A Chave Mestra / The Skelton Key

Nota: ★½☆☆

Uma casa grande, bonita, rica, atraente, impressionante. De preferência (mas não necessariamente) um tanto isolada do resto deste insensato mundo. Uma pessoa ou um grupo de pessoas jovens, alegres, cheias de vida, que chegam àquela casa. E aí, depois de algum tempo… tcham-tcham-tcham-tcham… Perigo!

Dizer que há mais filmes sobre casarões assombrados, amaldiçoados, sombrios, condenados do que grãos de areia numa praia, mesmo uma praia pequena como a Vermelha, no Rio de Janeiro, ou Guaiúba, no Guarujá, talvez seja um pouquinho exagerado. Mas só um pouquinho.

A Chave Mestra/The Skeleton Key, co-produção EUA-Alemanha de 2005, dirigida pelo inglês Iain Softley, autor do interessante K-Pax – O Caminho da Luz (2001) e do ótimo Asas do Amor/The Wings of Dove, é, digamos assim, um dos 2.345.328 filmes desse tipo. Mas tem Kate Hudson, aquela moça de beleza perfeita, de rosto que parece ter sido esculpido pela própria Divindade, e Gena Rowlands,  mulher fascinante que, mais que atriz, transformou-se num mito, numa lenda. E então me dispus a ver a coisa.

Um casarão isolado no meio de mata e pântanos – mas perto de Nova Orleans

O casarão da vez é grande, impressionante – e seguramente já foi bonito, rico e atraente no passado, mas agora, na época em que a história se passa, os nossos dias, parece decrépito, corroído pelo tempo. Quase acabado, quase caindo aos pedaços.

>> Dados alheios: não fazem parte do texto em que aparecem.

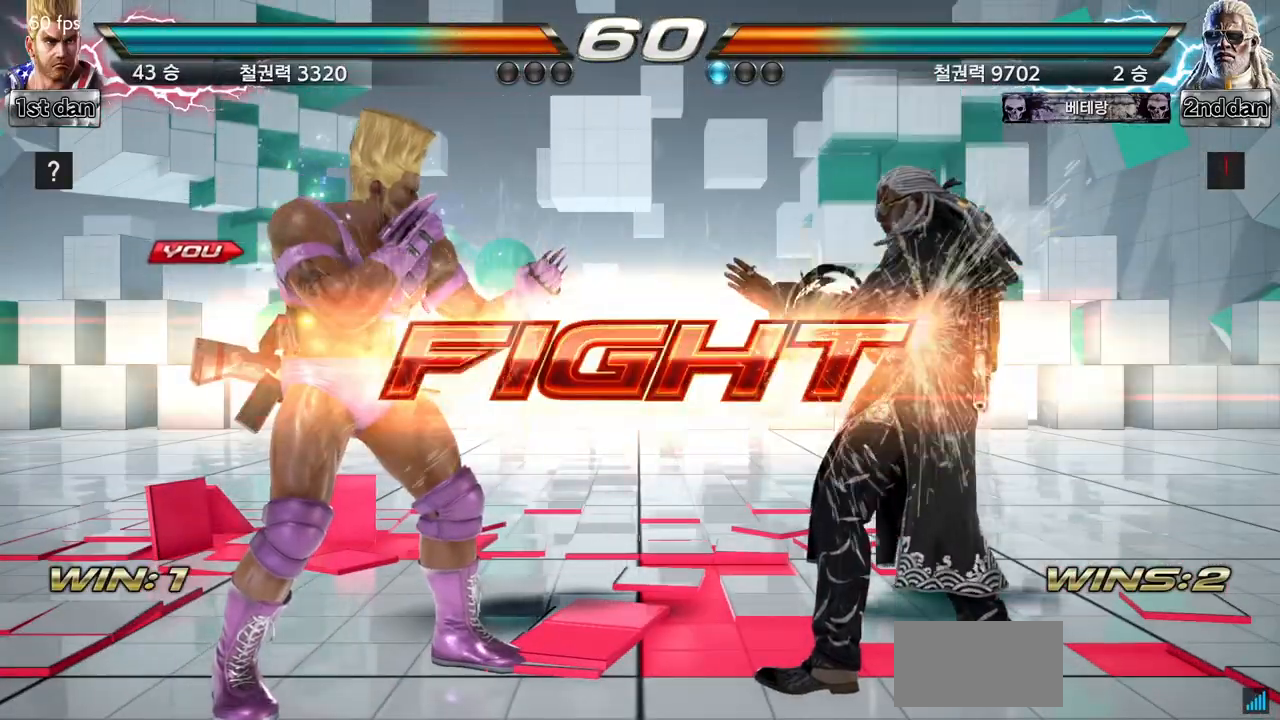
{"buttons": [], "left_stick": "center", "events": [[133, "left_stick", "down-left"], [167, "TRIANGLE", "down"], [267, "TRIANGLE", "up"], [367, "left_stick", "center"]]}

É uma daquelas mansões imponentes do Sul Profundo dos Estados Unidos, aquelas propriedades gigantescas construídas antes da Guerra da Secessão, antes que os ianques arrogantes tivessem aquela idéia maluca de acabar com a escravidão. Mansões dos barões da agricultura do majestoso Sul Profundo, diante das quais as mansões dos barões de café que sobraram na Avenida Paulista, em Higienópolis e nos Campos Elíseos, em São Paulo, só para dar uma comparação com algo um pouco mais próximo de nós, parecem minúsculas, coisas de somenos importância.

A mansão majestosa fica no meio dos terrenos pantanosos do Great State of Louisiana, na região do Delta do Mississipi. Não longe demais da vida agitada de New Orleans – mas, ao mesmo tempo, de fato distante deste insensato mundo. Bem no final do filme, há uma esplêndida tomada aérea da mansão, num suave zoom – a casa vai ficando mais distante, a câmara vai se afastando cada vez mais, e o espectador constata mais uma vez que toda aquela propriedade é cercada por mata verdejante e cursos d’água, pântano, mangue. Não há vizinho algum próximo à grande casa.

Tão longe, tão perto: embora isolada ali naquele lugar ao mesmo tempo belíssimo e um tanto assustador, fantasmagórico – pântano não remete sempre a algo estranho, misterioso, sombrio? –, a propriedade não está tão distante assim de uma boa estrada asfaltada. É Sul Profundo, mas são os Estados Unidos da América, o país mais rico que já houve no planeta, e há boas estradas asfaltadas em absolutamente qualquer lugar.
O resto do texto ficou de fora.